[Work order]: All records shown below should be given again, character for character.

Start of Data to examine

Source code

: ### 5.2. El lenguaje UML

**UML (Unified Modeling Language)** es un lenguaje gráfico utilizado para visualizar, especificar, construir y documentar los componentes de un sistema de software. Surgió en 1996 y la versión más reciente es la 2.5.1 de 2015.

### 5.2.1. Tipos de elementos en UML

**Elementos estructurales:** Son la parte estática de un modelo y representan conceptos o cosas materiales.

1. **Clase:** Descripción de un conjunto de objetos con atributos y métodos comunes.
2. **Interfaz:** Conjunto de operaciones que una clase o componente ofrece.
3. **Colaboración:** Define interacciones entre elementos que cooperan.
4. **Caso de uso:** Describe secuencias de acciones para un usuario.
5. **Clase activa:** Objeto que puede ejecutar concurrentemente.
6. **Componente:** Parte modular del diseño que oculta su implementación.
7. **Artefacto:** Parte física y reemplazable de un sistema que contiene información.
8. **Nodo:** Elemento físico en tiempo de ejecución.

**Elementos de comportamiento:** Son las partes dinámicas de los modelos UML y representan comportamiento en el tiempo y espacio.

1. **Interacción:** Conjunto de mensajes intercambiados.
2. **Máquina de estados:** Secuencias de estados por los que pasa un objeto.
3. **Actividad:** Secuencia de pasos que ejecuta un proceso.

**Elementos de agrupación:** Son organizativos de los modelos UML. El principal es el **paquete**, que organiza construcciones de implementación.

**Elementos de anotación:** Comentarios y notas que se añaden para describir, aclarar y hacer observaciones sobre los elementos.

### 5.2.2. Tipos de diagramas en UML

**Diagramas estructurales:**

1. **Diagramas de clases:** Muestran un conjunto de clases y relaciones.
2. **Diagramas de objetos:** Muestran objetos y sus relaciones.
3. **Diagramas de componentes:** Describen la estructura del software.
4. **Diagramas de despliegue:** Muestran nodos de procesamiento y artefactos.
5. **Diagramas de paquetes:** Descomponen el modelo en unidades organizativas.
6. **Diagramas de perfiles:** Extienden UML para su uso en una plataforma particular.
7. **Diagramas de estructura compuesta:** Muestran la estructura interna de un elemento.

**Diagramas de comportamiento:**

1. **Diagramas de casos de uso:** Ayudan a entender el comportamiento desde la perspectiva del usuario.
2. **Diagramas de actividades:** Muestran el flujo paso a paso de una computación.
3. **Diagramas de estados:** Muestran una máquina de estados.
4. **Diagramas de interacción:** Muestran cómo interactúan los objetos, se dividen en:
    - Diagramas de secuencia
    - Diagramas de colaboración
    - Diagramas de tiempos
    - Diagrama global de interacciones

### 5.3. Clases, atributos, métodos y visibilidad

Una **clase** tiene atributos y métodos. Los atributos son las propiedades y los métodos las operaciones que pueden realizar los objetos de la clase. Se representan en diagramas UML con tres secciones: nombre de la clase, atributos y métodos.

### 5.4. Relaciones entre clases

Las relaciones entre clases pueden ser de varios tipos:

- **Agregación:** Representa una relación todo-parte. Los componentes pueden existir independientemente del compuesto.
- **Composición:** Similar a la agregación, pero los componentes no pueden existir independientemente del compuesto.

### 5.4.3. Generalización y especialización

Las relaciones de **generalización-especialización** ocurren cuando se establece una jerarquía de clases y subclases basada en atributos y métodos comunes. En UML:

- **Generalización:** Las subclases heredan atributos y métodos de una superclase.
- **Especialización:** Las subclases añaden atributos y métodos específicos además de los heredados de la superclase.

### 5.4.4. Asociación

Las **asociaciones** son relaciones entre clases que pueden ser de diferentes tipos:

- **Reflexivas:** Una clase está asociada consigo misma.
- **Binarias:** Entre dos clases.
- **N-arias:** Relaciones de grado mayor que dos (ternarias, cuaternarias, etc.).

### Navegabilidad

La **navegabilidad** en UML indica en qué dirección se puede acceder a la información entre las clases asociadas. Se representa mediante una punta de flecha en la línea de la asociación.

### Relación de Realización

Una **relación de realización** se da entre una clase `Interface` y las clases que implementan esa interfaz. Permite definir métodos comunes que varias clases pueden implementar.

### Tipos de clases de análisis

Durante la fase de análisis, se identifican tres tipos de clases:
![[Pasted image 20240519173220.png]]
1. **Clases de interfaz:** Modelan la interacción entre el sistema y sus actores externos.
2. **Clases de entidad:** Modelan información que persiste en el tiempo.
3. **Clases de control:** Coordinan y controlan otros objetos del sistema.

End of Data to examine

[Your response]:
Source code

: ### 5.2. El lenguaje UML

**UML (Unified Modeling Language)** es un lenguaje gráfico utilizado para visualizar, especificar, construir y documentar los componentes de un sistema de software. Surgió en 1996 y la versión más reciente es la 2.5.1 de 2015.

### 5.2.1. Tipos de elementos en UML

**Elementos estructurales:** Son la parte estática de un modelo y representan conceptos o cosas materiales.

1. **Clase:** Descripción de un conjunto de objetos con atributos y métodos comunes.
2. **Interfaz:** Conjunto de operaciones que una clase o componente ofrece.
3. **Colaboración:** Define interacciones entre elementos que cooperan.
4. **Caso de uso:** Describe secuencias de acciones para un usuario.
5. **Clase activa:** Objeto que puede ejecutar concurrentemente.
6. **Componente:** Parte modular del diseño que oculta su implementación.
7. **Artefacto:** Parte física y reemplazable de un sistema que contiene información.
8. **Nodo:** Elemento físico en tiempo de ejecución.

**Elementos de comportamiento:** Son las partes dinámicas de los modelos UML y representan comportamiento en el tiempo y espacio.

1. **Interacción:** Conjunto de mensajes intercambiados.
2. **Máquina de estados:** Secuencias de estados por los que pasa un objeto.
3. **Actividad:** Secuencia de pasos que ejecuta un proceso.

**Elementos de agrupación:** Son organizativos de los modelos UML. El principal es el **paquete**, que organiza construcciones de implementación.

**Elementos de anotación:** Comentarios y notas que se añaden para describir, aclarar y hacer observaciones sobre los elementos.

### 5.2.2. Tipos de diagramas en UML

**Diagramas estructurales:**

1. **Diagramas de clases:** Muestran un conjunto de clases y relaciones.
2. **Diagramas de objetos:** Muestran objetos y sus relaciones.
3. **Diagramas de componentes:** Describen la estructura del software.
4. **Diagramas de despliegue:** Muestran nodos de procesamiento y artefactos.
5. **Diagramas de paquetes:** Descomponen el modelo en unidades organizativas.
6. **Diagramas de perfiles:** Extienden UML para su uso en una plataforma particular.
7. **Diagramas de estructura compuesta:** Muestran la estructura interna de un elemento.

**Diagramas de comportamiento:**

1. **Diagramas de casos de uso:** Ayudan a entender el comportamiento desde la perspectiva del usuario.
2. **Diagramas de actividades:** Muestran el flujo paso a paso de una computación.
3. **Diagramas de estados:** Muestran una máquina de estados.
4. **Diagramas de interacción:** Muestran cómo interactúan los objetos, se dividen en:
    - Diagramas de secuencia
    - Diagramas de colaboración
    - Diagramas de tiempos
    - Diagrama global de interacciones

### 5.3. Clases, atributos, métodos y visibilidad

Una **clase** tiene atributos y métodos. Los atributos son las propiedades y los métodos las operaciones que pueden realizar los objetos de la clase. Se representan en diagramas UML con tres secciones: nombre de la clase, atributos y métodos.

### 5.4. Relaciones entre clases

Las relaciones entre clases pueden ser de varios tipos:

- **Agregación:** Representa una relación todo-parte. Los componentes pueden existir independientemente del compuesto.
- **Composición:** Similar a la agregación, pero los componentes no pueden existir independientemente del compuesto.

### 5.4.3. Generalización y especialización

Las relaciones de **generalización-especialización** ocurren cuando se establece una jerarquía de clases y subclases basada en atributos y métodos comunes. En UML:

- **Generalización:** Las subclases heredan atributos y métodos de una superclase.
- **Especialización:** Las subclases añaden atributos y métodos específicos además de los heredados de la superclase.

### 5.4.4. Asociación

Las **asociaciones** son relaciones entre clases que pueden ser de diferentes tipos:

- **Reflexivas:** Una clase está asociada consigo misma.
- **Binarias:** Entre dos clases.
- **N-arias:** Relaciones de grado mayor que dos (ternarias, cuaternarias, etc.).

### Navegabilidad

La **navegabilidad** en UML indica en qué dirección se puede acceder a la información entre las clases asociadas. Se representa mediante una punta de flecha en la línea de la asociación.

### Relación de Realización

Una **relación de realización** se da entre una clase `Interface` y las clases que implementan esa interfaz. Permite definir métodos comunes que varias clases pueden implementar.

### Tipos de clases de análisis

Durante la fase de análisis, se identifican tres tipos de clases:
![[Pasted image 20240519173220.png]]
1. **Clases de interfaz:** Modelan la interacción entre el sistema y sus actores externos.
2. **Clases de entidad:** Modelan información que persiste en el tiempo.
3. **Clases de control:** Coordinan y controlan otros objetos del sistema.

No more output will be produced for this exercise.